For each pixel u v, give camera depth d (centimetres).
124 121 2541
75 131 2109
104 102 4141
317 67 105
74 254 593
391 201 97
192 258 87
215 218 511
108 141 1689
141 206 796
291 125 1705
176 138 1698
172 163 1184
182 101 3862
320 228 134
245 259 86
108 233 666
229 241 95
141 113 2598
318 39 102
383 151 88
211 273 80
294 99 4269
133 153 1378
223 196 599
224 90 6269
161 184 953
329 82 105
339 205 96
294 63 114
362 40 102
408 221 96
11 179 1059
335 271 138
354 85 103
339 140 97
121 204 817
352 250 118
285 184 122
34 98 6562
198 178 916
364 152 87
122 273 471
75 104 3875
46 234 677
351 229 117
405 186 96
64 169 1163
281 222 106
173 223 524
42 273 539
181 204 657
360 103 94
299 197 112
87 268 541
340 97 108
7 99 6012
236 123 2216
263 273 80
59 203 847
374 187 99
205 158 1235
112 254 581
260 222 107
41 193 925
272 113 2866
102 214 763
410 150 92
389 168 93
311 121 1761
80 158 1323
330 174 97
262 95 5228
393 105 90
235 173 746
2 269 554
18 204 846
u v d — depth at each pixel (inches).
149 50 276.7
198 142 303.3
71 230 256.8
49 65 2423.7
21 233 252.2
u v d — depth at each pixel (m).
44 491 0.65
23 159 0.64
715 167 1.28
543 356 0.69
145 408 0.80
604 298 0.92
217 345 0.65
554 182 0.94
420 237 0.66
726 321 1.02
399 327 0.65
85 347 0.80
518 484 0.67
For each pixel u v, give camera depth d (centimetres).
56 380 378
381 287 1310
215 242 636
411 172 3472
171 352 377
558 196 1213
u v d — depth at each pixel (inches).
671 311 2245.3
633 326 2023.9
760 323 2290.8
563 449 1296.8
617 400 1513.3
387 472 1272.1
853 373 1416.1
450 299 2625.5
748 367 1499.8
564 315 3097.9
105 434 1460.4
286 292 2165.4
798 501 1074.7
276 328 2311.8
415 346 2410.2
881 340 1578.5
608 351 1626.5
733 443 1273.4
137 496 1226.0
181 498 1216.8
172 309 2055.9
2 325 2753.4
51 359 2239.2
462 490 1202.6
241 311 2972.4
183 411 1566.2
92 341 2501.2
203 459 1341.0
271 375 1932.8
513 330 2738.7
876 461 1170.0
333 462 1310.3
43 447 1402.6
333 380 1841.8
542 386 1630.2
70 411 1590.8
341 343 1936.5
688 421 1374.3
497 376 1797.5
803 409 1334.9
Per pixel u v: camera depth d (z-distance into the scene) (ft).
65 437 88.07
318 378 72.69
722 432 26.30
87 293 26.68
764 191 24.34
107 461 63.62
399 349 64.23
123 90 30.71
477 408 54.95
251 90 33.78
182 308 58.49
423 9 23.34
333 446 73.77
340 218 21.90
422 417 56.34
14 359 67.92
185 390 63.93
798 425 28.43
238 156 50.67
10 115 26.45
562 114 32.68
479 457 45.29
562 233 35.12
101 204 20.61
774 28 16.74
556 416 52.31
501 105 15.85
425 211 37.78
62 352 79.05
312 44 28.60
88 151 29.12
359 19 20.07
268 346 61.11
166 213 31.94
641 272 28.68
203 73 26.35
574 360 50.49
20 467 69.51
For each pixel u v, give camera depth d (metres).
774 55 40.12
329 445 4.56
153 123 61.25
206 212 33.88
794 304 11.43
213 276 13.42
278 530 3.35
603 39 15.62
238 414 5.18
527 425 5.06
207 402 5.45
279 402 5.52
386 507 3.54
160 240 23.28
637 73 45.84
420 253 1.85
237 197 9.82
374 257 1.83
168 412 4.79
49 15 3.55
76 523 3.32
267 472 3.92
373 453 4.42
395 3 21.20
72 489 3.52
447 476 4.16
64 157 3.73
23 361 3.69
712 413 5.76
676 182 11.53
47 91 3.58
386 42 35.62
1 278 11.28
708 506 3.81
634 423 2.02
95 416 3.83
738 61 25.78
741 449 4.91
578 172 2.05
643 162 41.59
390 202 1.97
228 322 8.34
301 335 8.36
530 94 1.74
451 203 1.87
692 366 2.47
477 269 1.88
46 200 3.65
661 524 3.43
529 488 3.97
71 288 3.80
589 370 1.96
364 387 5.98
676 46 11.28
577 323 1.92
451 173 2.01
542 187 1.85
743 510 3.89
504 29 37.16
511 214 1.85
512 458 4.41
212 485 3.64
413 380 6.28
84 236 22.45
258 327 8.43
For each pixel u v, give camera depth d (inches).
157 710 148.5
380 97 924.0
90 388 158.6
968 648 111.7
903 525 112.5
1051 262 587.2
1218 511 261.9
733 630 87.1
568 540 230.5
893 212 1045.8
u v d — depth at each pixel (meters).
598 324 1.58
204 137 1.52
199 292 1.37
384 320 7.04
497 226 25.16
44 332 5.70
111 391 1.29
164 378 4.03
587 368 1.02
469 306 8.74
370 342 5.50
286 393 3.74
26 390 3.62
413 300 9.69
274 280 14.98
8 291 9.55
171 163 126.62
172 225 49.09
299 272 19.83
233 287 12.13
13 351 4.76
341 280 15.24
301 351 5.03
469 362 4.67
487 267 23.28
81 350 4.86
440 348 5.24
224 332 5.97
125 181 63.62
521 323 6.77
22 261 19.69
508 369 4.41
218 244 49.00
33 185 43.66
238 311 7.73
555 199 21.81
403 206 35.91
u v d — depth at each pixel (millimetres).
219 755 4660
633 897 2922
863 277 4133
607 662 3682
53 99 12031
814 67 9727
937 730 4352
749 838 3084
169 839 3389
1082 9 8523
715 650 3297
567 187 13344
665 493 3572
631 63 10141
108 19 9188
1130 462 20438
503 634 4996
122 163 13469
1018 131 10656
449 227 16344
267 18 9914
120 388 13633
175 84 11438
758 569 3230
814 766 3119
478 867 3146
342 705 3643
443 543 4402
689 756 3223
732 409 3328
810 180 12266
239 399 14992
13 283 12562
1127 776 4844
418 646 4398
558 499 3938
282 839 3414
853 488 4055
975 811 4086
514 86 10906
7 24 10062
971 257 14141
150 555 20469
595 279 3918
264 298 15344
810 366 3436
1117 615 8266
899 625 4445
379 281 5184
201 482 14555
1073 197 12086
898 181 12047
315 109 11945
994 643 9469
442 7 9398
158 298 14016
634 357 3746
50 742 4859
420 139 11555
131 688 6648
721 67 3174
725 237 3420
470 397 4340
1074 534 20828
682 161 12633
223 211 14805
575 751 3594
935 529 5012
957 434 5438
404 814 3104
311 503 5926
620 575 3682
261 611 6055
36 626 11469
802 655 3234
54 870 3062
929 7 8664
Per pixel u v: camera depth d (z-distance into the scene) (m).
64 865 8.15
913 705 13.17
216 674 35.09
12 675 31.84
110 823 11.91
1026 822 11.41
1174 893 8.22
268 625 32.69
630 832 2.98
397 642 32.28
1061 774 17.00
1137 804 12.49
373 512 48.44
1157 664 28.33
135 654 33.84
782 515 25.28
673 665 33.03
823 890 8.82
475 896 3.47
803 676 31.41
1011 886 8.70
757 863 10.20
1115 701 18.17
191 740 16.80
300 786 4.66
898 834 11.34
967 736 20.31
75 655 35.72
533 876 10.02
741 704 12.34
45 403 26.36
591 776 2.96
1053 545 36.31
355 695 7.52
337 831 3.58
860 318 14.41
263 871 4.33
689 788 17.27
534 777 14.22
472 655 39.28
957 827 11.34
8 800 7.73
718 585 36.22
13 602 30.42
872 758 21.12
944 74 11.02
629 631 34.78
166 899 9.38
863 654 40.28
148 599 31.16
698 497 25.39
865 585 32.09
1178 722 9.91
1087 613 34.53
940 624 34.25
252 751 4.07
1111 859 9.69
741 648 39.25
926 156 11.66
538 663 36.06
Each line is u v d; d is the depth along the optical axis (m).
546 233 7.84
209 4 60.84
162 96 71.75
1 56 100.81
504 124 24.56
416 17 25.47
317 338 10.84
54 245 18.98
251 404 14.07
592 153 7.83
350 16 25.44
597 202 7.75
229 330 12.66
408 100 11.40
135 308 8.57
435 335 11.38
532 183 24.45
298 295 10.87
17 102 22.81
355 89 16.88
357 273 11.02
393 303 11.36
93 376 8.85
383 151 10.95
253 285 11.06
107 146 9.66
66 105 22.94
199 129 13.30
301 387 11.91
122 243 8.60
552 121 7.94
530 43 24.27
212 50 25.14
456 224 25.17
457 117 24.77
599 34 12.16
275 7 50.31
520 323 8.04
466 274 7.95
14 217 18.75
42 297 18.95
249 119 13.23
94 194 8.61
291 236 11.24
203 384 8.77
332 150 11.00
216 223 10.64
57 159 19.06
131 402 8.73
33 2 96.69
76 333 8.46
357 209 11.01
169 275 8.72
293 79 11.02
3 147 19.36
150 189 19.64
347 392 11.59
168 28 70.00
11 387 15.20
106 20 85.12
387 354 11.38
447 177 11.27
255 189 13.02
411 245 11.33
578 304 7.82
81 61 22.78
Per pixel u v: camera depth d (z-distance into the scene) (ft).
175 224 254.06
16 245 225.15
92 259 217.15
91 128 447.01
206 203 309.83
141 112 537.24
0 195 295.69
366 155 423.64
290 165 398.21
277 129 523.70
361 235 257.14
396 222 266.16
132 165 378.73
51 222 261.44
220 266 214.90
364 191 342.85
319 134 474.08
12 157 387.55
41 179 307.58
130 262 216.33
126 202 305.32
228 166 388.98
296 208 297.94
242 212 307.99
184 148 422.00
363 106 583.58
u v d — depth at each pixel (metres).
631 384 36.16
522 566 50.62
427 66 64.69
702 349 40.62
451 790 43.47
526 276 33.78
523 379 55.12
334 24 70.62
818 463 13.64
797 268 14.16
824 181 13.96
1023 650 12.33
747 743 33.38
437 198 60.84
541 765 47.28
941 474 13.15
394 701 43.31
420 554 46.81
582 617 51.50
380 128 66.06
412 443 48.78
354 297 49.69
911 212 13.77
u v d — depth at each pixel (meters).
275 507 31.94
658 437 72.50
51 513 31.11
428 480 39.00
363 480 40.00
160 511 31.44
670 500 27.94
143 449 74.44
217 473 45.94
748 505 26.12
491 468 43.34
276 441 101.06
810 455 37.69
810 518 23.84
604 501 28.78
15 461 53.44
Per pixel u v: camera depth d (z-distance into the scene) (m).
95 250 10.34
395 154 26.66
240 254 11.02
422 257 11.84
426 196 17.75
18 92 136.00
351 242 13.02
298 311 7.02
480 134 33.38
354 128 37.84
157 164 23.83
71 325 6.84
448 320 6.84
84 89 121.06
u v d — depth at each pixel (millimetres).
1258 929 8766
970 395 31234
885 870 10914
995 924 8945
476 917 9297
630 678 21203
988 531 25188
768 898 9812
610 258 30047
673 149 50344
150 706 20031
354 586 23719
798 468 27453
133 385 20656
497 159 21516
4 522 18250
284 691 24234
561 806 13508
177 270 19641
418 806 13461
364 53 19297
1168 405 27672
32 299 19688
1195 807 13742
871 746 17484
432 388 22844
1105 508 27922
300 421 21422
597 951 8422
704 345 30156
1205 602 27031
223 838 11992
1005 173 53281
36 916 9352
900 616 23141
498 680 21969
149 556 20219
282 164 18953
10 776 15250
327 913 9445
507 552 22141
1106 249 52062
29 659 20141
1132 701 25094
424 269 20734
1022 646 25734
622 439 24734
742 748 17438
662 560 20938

════════════════

■ Task item ■
In the listing above, locate the line with "49 65 2423.7" and the line with "633 326 2023.9", then extract exactly those lines and every line between them, and nothing more.

■ Completed task ■
49 65 2423.7
21 233 252.2
u v d — depth at each pixel (m).
44 491 0.65
23 159 0.64
715 167 1.28
543 356 0.69
145 408 0.80
604 298 0.92
217 345 0.65
554 182 0.94
420 237 0.66
726 321 1.02
399 327 0.65
85 347 0.80
518 484 0.67
For each pixel u v, give camera depth d (centimetres).
56 380 378
381 287 1310
215 242 636
411 172 3472
171 352 377
558 196 1213
u v d — depth at each pixel (inches).
671 311 2245.3
633 326 2023.9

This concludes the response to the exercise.